● **EXERCISE DESCRIPTION**:
Every line containing "Service" should be identified and copied from the data below.

● **PROVIDED ENTRIES**:
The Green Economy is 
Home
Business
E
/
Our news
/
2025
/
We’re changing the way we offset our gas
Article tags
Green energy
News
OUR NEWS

* * *

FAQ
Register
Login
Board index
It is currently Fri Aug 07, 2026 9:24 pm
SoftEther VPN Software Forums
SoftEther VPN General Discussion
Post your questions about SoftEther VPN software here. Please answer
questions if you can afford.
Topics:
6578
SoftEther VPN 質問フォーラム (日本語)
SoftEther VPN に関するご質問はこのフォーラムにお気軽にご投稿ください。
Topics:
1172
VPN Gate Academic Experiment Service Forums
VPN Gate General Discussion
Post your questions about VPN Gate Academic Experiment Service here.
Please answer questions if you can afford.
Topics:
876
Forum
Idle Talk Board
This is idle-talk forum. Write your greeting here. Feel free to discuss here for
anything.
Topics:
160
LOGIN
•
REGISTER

● **ANSWER SECTION**:
VPN Gate Academic Experiment Service Forums
Post your questions about VPN Gate Academic Experiment Service here.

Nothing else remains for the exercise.